Nature doesn't have people walking around with hoses and watering cans. How does it grow? Why doesn't it wilt and die in the first heat like my garden does?
First of all, the plants that survive in the wild survive because they can handle the climate, and a lot of the plants we try to grow are from different climates, a lot of it from Europe or England...
Wild plants usually cover each other a lot better. Soil exposed in the sun dies quickly, in the wild, where there's sun, some plant will eventually fill up the space. We should plant things more closer together, use plants to shelter each other, cover the ground. Trees and shrubs catch a lot of moisture, harvest it really well and also protect the soil from evaporation.
Fertile places in nature are usually where water flow gets slowed or trapped.
A lot more water soaks into the soil
rather than running away downhill.
(An estuary is more fertile than a flash flood...)
We can help the water flow slower,
trap it and store it along the way
and soak all the landscape with water.
With the amount of rainwater falling on the roofs and just running over it
we can fill up a lot of tanks, ponds, unglazed clay pots buried in the soil, and so on.
and have plenty of overflow to distribute in the soil.
---
SPEAKING OF SOIL and FERTILITY...
Let us visit a strange place called the rhizosphere.
We are very very small, smaller than the layer between root and soil.
Every plant at every root tip - opens up a food court right outside, in the rhizosphere - and the critters in the soil come and eat, eat each other...
burst and poo and die - every sort of dirty thing happens...
and this is the yummy stuff that the plant eats.
So - the rhizosphere is the dirty place where plant and soil organisms
exchange their excrement and dead bits.
It works.
In nature, everything cycles. Growing things above drops to the soil,
gets eaten and pood back to the soil...
It can pass all the way through the food chain and back to the soil somewhere.
Let more volunteers and pioneers into the place,
have lots of roots to do some dirty business, lots of plant matter.
Have as much matter to feed the soil as you take out to feed yourself
Leaves and sticks should keep adding to the soil just like a forest.
Attracting birds or keeping poultry
Farming with worms
Making compost
Turning every scrap back to fertility
and feeding it back to the garden
JUST MAKE SURE THE PARTY IN THE SOIL
KEEPS GOING WILD
---
A QUICK LOOK AT INSECTS AND ANIMALS:
nature has a cleanup crew...
the cleanup crew is making sure that only the strong survives.

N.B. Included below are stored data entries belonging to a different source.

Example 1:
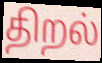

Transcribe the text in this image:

திறல்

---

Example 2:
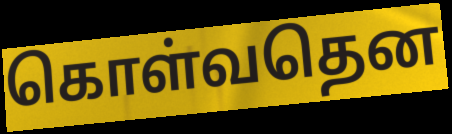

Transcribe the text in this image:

கொள்வதென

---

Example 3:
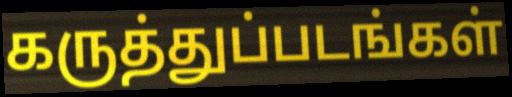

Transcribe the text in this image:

கருத்துப்படங்கள்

a lot of plants we might try to grow, don't do so well in this environment
we fertilize too much and water too much - or too little
(they need constant special care)
and soon the cleanup crew takes notice and little bugs start having a feast.

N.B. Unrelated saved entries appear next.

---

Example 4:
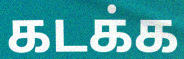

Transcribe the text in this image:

கடக்க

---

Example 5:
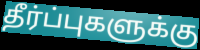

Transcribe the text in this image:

தீர்ப்புகளுக்கு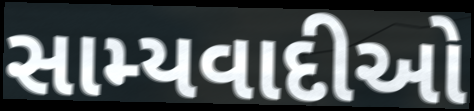
સામ્યવાદીઓ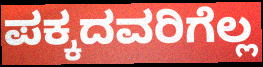
ಪಕ್ಕದವರಿಗೆಲ್ಲ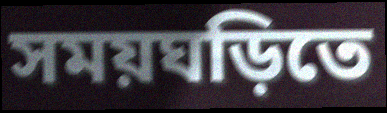
সময়ঘড়িতেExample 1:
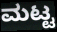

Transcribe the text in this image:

ಮಟ್ಟ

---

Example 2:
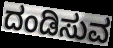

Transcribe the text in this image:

ದಂಡಿಸುವ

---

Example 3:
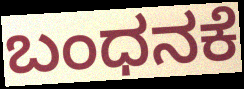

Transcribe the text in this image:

ಬಂಧನಕೆ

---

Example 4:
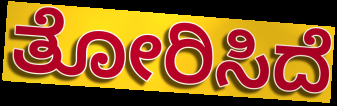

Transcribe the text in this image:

ತೋರಿಸಿದೆ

Start a naturally healthy soil life
and put in plants that will be stronger in our environment
more natural, less weaklings and mutants,
more mixed up smells and patterns and colours,
more plants attracting more insects - the predators (they're cool),
flowers for bees and butterflies, medicinal herbs and shrubs.

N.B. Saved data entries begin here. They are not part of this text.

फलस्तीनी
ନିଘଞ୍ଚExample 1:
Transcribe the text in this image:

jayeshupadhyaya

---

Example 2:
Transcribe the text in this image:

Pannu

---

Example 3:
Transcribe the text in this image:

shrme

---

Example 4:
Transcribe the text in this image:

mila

make rock piles and hiding places for lizards,
trees and perches and boxes for birds,
ponds for frogs, ponds for ducks,
welcome the spiders, praying mantis, dragonflies
MORE HABITAT FOR MORE DIVERSITY -
turn pests into a food chain.
---
It is easy to turn problems into solutions,
to design more thoughtfully and garden wildly.
Designs to find good relationships,
to fit things and arrange things to work together better
to understand patterns that happen in nature
and mimic them in the way we design and work our gardens.
Every edge is a possibility
a place where things meet,
where transactions happen,
(not just a war-zone with a barrier in-between).